Segment Start: EXERCISE PASSAGE

Engineering, Analysis and Design

Friday, May 17, 2024

Oreometer, the Fracture and Flow of OREO

Mechanical engineers put an Oreo’s cream filling through a battery of tests to understand what happens when two wafers are twisted apart. When you twist open an Oreo cookie to get to the creamy centre, you’re mimicking a standard test in rheology — the study of how a non-Newtonian material flows when twisted, pressed, or otherwise stressed. MIT engineers have now subjected the sandwich cookie to rigorous materials tests to get to the centre of a tantalizing question: Why does the cookie’s cream stick to just one wafer when twisted apart?

“There’s the fascinating problem of trying to get the cream to distribute evenly between the two wafers, which turns out to be really hard,” says Max Fan, an undergraduate in MIT’s Department of Mechanical Engineering.

The researchers also measured the torque required to twist open an Oreo, and found it to be similar to the torque required to turn a doorknob and about 1/10th what’s needed to twist open a bottlecap. The cream’s failure stress — i.e. the force per area required to get the cream to flow, or deform — is twice that of cream cheese and peanut butter, and about the same magnitude as mozzarella cheese. Judging from the cream’s response to stress, the team classifies its texture as “mushy,” rather than brittle, tough, or rubbery.

Segment End: EXERCISE PASSAGE

### PROBLEM REQUIREMENTS:
Copy the stretch of the Oreo text from "The researchers also" through "tough, or rubbery.", word for word. Rely only on the Oreo text for this work.

Segment Start: DATA EXTRACTS

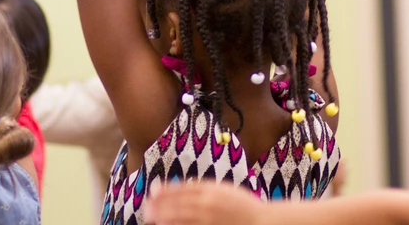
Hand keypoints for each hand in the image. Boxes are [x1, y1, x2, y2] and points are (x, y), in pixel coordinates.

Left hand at [144, 183, 265, 224]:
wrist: (262, 224)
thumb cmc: (243, 206)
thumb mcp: (223, 190)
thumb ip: (204, 189)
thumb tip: (181, 189)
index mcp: (211, 190)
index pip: (183, 188)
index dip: (166, 190)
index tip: (152, 191)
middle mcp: (208, 204)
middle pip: (179, 204)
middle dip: (160, 205)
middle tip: (146, 208)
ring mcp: (209, 221)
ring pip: (182, 219)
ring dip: (165, 218)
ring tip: (152, 218)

Segment End: DATA EXTRACTS

### RESPONSE TO THIS TASK:
The researchers also measured the torque required to twist open an Oreo, and found it to be similar to the torque required to turn a doorknob and about 1/10th what’s needed to twist open a bottlecap. The cream’s failure stress — i.e. the force per area required to get the cream to flow, or deform — is twice that of cream cheese and peanut butter, and about the same magnitude as mozzarella cheese. Judging from the cream’s response to stress, the team classifies its texture as “mushy,” rather than brittle, tough, or rubbery.